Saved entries
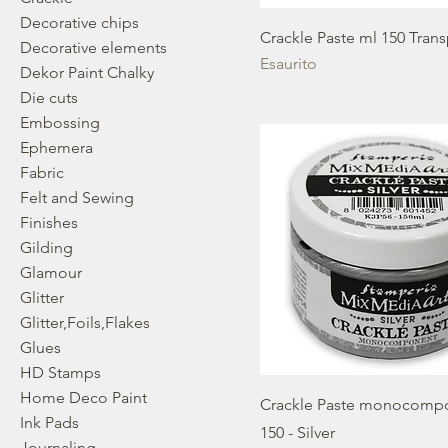
Decorative chips
Crackle Paste ml 150 Tran
Decorative elements
Esaurito
Dekor Paint Chalky
Die cuts
Embossing
Ephemera
Fabric
Felt and Sewing
Finishes
Gilding
Glamour
Glitter
Glitter,Foils,Flakes
Glues
HD Stamps
Home Deco Paint
Crackle Paste monocomp
Ink Pads
150 - Silver
Journaling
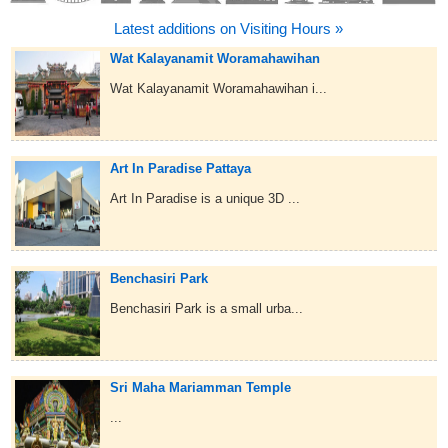
Latest additions on Visiting Hours »
Wat Kalayanamit Woramahawihan
Wat Kalayanamit Woramahawihan i...
Art In Paradise Pattaya
Art In Paradise is a unique 3D ...
Benchasiri Park
Benchasiri Park is a small urba...
Sri Maha Mariamman Temple
...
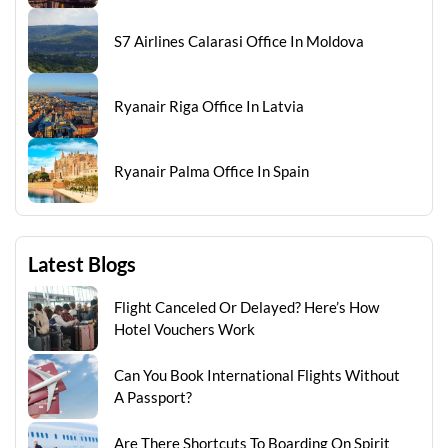
S7 Airlines Calarasi Office In Moldova
Ryanair Riga Office In Latvia
Ryanair Palma Office In Spain
Latest Blogs
Flight Canceled Or Delayed? Here’s How
Hotel Vouchers Work
Can You Book International Flights Without
A Passport?
Are There Shortcuts To Boarding On Spirit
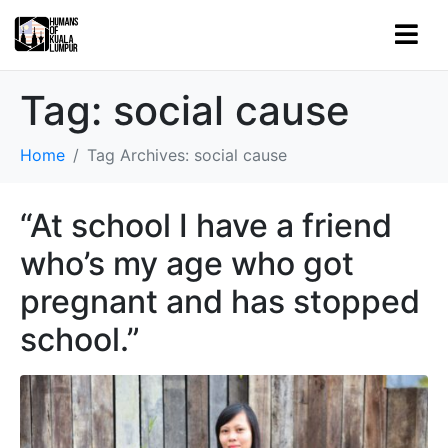
Tag:
social cause
Home
Tag Archives: social cause
“At school I have a friend
who’s my age who got
pregnant and has stopped
school.”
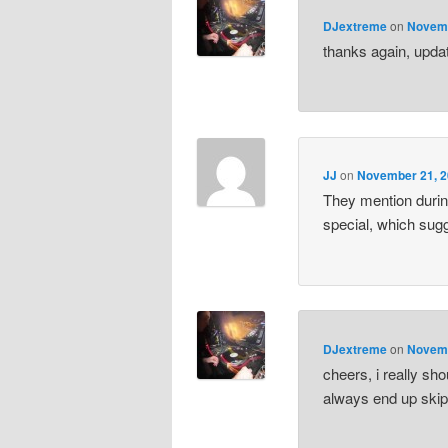
DJextreme
on
Novemb
thanks again, upda
JJ
on
November 21, 2
They mention durin
special, which sug
DJextreme
on
Novemb
cheers, i really sho
always end up skipp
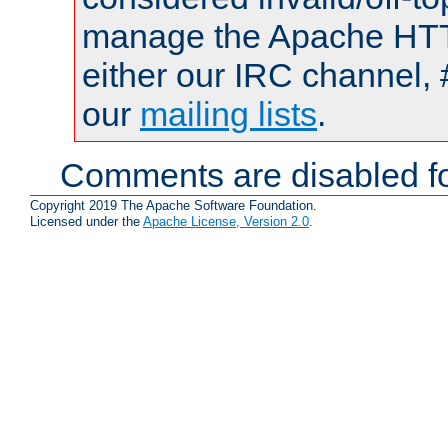
manage the Apache HTTP
either our IRC channel, 
our
mailing lists
.
Comments are disabled fo
Copyright 2019 The Apache Software Foundation.
Licensed under the
Apache License, Version 2.0
.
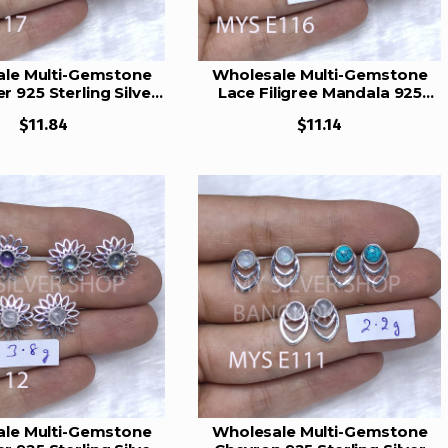
le Multi-Gemstone
Wholesale Multi-Gemstone
r 925 Sterling Silver
Lace Filigree Mandala 925
s Set | MYS E117
Silver Studs Set | MYS E116
$11.84
$11.14
le Multi-Gemstone
Wholesale Multi-Gemstone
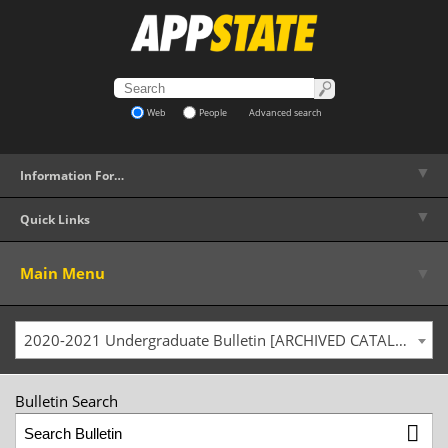
Web
People
Advanced search
▼
Information For…
▼
Quick Links
▼
Main Menu
2020-2021 Undergraduate Bulletin [ARCHIVED CATALOG]
Bulletin Search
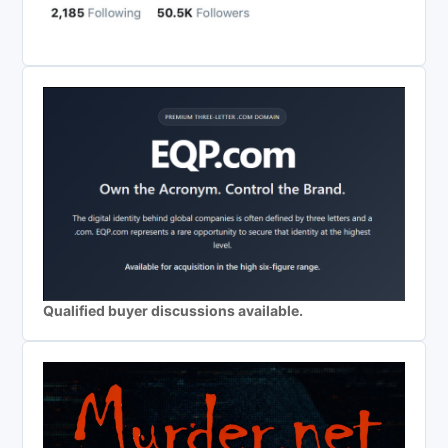
Qualified buyer discussions available.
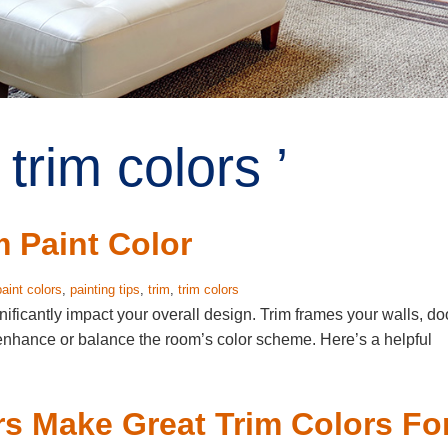
trim colors ’
m Paint Color
paint colors
,
painting tips
,
trim
,
trim colors
nificantly impact your overall design. Trim frames your walls, do
 enhance or balance the room’s color scheme. Here’s a helpful
s Make Great Trim Colors Fo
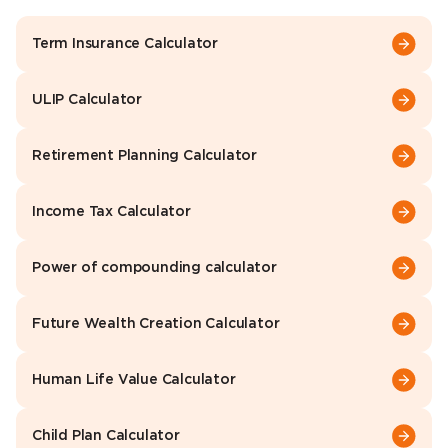
Term Insurance Calculator
ULIP Calculator
Retirement Planning Calculator
Income Tax Calculator
Power of compounding calculator
Future Wealth Creation Calculator
Human Life Value Calculator
Child Plan Calculator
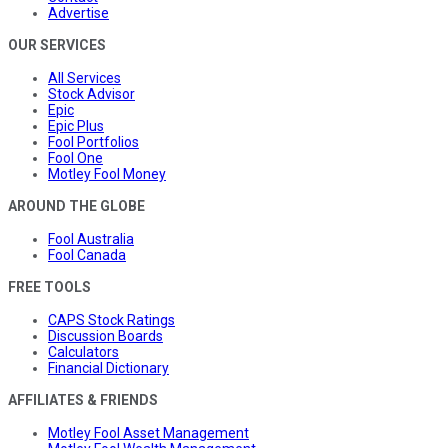
Advertise
OUR SERVICES
All Services
Stock Advisor
Epic
Epic Plus
Fool Portfolios
Fool One
Motley Fool Money
AROUND THE GLOBE
Fool Australia
Fool Canada
FREE TOOLS
CAPS Stock Ratings
Discussion Boards
Calculators
Financial Dictionary
AFFILIATES & FRIENDS
Motley Fool Asset Management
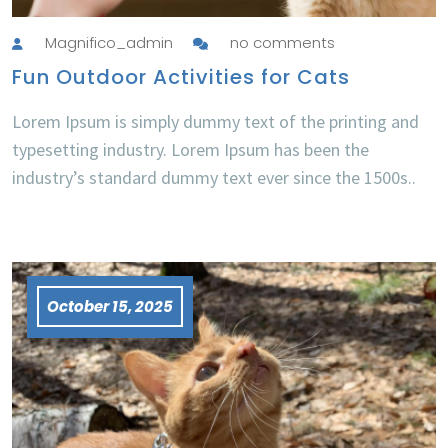
Magnifico_admin
no comments
Fun Outdoor Activities for Cats
Lorem Ipsum is simply dummy text of the printing and
typesetting industry. Lorem Ipsum has been the
industry’s standard dummy text ever since the 1500s..
October 15, 2025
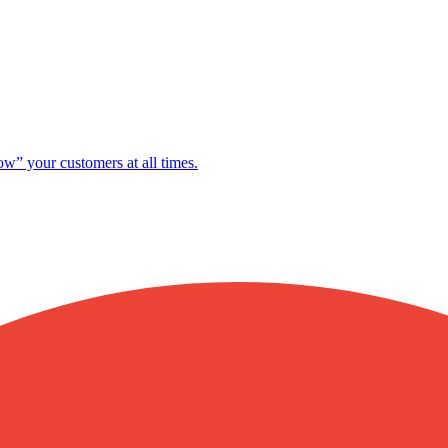
ow” your customers at all times.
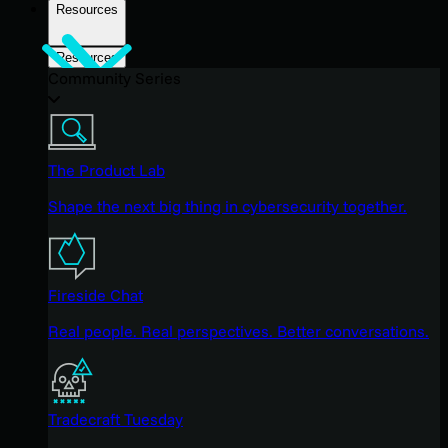
Resources
Resources
Community Series
The Product Lab
Shape the next big thing in cybersecurity together.
Fireside Chat
Real people. Real perspectives. Better conversations.
Tradecraft Tuesday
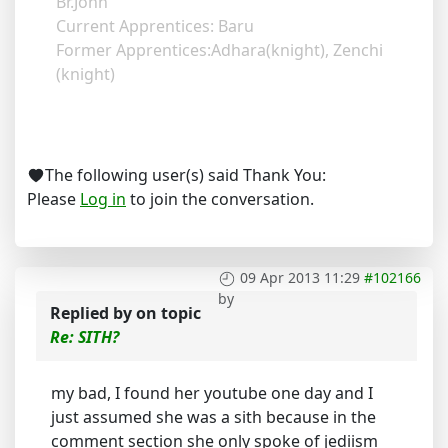
Br.John
Current Apprentices: Baru
Former Apprentices:Adhara(knight), Zenchi
(knight)
The following user(s) said Thank You:
Please
Log in
to join the conversation.
09 Apr 2013 11:29
#102166
by
Replied by
on topic
Re: SITH?
my bad, I found her youtube one day and I
just assumed she was a sith because in the
comment section she only spoke of jediism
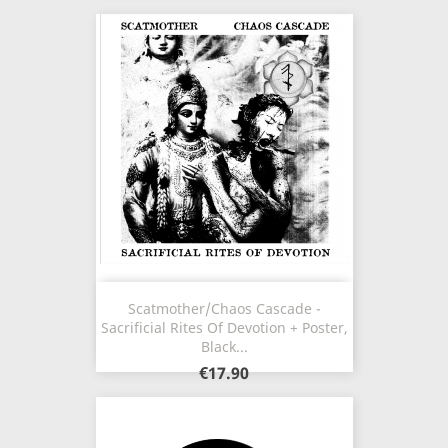
Scatmother/Chaos Cascade -
Sacrificial Rites Of Devotion + Poster,
Black...
€17.90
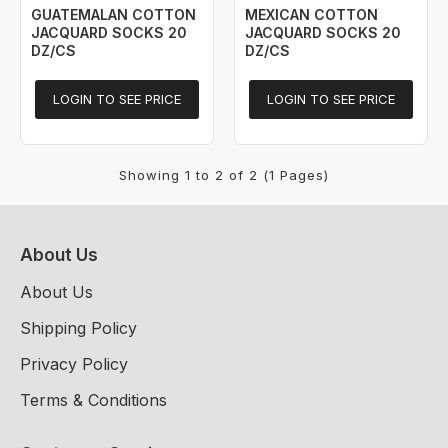
GUATEMALAN COTTON
MEXICAN COTTON
JACQUARD SOCKS 20
JACQUARD SOCKS 20
DZ/CS
DZ/CS
LOGIN TO SEE PRICE
LOGIN TO SEE PRICE
Showing 1 to 2 of 2 (1 Pages)
About Us
About Us
Shipping Policy
Privacy Policy
Terms & Conditions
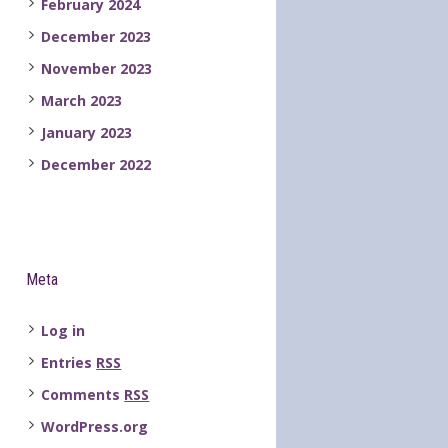
February 2024
December 2023
November 2023
March 2023
January 2023
December 2022
Meta
Log in
Entries
RSS
Comments
RSS
WordPress.org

◆ **WORK REQUEST**: Please rewrite every line of text from all the saved entries above as a numbered list, leaving out blank lines. Keep the pictures out of your answer.

◆ **ANSWER AREA**:
1. Decorative chips
2. Crackle Paste ml 150 Tran
3. Decorative elements
4. Esaurito
5. Dekor Paint Chalky
6. Die cuts
7. Embossing
8. Ephemera
9. Fabric
10. Felt and Sewing
11. Finishes
12. Gilding
13. Glamour
14. Glitter
15. Glitter,Foils,Flakes
16. Glues
17. HD Stamps
18. Home Deco Paint
19. Crackle Paste monocomp
20. Ink Pads
21. 150 - Silver
22. Journaling
23. Latest additions on Visiting Hours »
24. Wat Kalayanamit Woramahawihan
25. Wat Kalayanamit Woramahawihan i...
26. Art In Paradise Pattaya
27. Art In Paradise is a unique 3D ...
28. Benchasiri Park
29. Benchasiri Park is a small urba...
30. Sri Maha Mariamman Temple
31. ...
32. S7 Airlines Calarasi Office In Moldova
33. Ryanair Riga Office In Latvia
34. Ryanair Palma Office In Spain
35. Latest Blogs
36. Flight Canceled Or Delayed? Here’s How
37. Hotel Vouchers Work
38. Can You Book International Flights Without
39. A Passport?
40. Are There Shortcuts To Boarding On Spirit
41. Tag:
42. social cause
43. Home
44. Tag Archives: social cause
45. “At school I have a friend
46. who’s my age who got
47. pregnant and has stopped
48. school.”
49. DJextreme
50. on
51. Novemb
52. thanks again, upda
53. JJ
54. on
55. November 21, 2
56. They mention durin
57. special, which sug
58. DJextreme
59. on
60. Novemb
61. cheers, i really sho
62. always end up skipp
63. manage the Apache HTTP
64. either our IRC channel, 
65. our
66. mailing lists
67. .
68. Comments are disabled fo
69. Copyright 2019 The Apache Software Foundation.
70. Licensed under the
71. Apache License, Version 2.0
72. .
73. le Multi-Gemstone
74. Wholesale Multi-Gemstone
75. r 925 Sterling Silver
76. Lace Filigree Mandala 925
77. s Set | MYS E117
78. Silver Studs Set | MYS E116
79. $11.84
80. $11.14
81. le Multi-Gemstone
82. Wholesale Multi-Gemstone
83. Web
84. People
85. Advanced search
86. ▼
87. Information For…
88. ▼
89. Quick Links
90. ▼
91. Main Menu
92. 2020-2021 Undergraduate Bulletin [ARCHIVED CATALOG]
93. Bulletin Search
94. Qualified buyer discussions available.
95. trim colors ’
96. m Paint Color
97. paint colors
98. ,
99. painting tips
100. ,
101. trim
102. ,
103. trim colors
104. nificantly impact your overall design. Trim frames your walls, do
105.  enhance or balance the room’s color scheme. Here’s a helpful
106. s Make Great Trim Colors Fo
107. Term Insurance Calculator
108. ULIP Calculator
109. Retirement Planning Calculator
110. Income Tax Calculator
111. Power of compounding calculator
112. Future Wealth Creation Calculator
113. Human Life Value Calculator
114. Child Plan Calculator
115. Advertise
116. OUR SERVICES
117. All Services
118. Stock Advisor
119. Epic
120. Epic Plus
121. Fool Portfolios
122. Fool One
123. Motley Fool Money
124. AROUND THE GLOBE
125. Fool Australia
126. Fool Canada
127. FREE TOOLS
128. CAPS Stock Ratings
129. Discussion Boards
130. Calculators
131. Financial Dictionary
132. AFFILIATES & FRIENDS
133. Motley Fool Asset Management
134. Magnifico_admin
135. no comments
136. Fun Outdoor Activities for Cats
137. Lorem Ipsum is simply dummy text of the printing and
138. typesetting industry. Lorem Ipsum has been the
139. industry’s standard dummy text ever since the 1500s..
140. October 15, 2025
141. ow” your customers at all times.
142. Resources
143. Resources
144. Community Series
145. The Product Lab
146. Shape the next big thing in cybersecurity together.
147. Fireside Chat
148. Real people. Real perspectives. Better conversations.
149. Tradecraft Tuesday
150. Br.John
151. Current Apprentices: Baru
152. Former Apprentices:Adhara(knight), Zenchi
153. (knight)
154. The following user(s) said Thank You:
155. Please
156. Log in
157. to join the conversation.
158. 09 Apr 2013 11:29
159. #102166
160. by
161. Replied by
162. on topic
163. Re: SITH?
164. my bad, I found her youtube one day and I
165. just assumed she was a sith because in the
166. comment section she only spoke of jediism
167. Scatmother/Chaos Cascade -
168. Sacrificial Rites Of Devotion + Poster,
169. Black...
170. €17.90
171. GUATEMALAN COTTON
172. MEXICAN COTTON
173. JACQUARD SOCKS 20
174. JACQUARD SOCKS 20
175. DZ/CS
176. DZ/CS
177. LOGIN TO SEE PRICE
178. LOGIN TO SEE PRICE
179. Showing 1 to 2 of 2 (1 Pages)
180. About Us
181. About Us
182. Shipping Policy
183. Privacy Policy
184. Terms & Conditions
185. February 2024
186. December 2023
187. November 2023
188. March 2023
189. January 2023
190. December 2022
191. Meta
192. Log in
193. Entries
194. RSS
195. Comments
196. RSS
197. WordPress.org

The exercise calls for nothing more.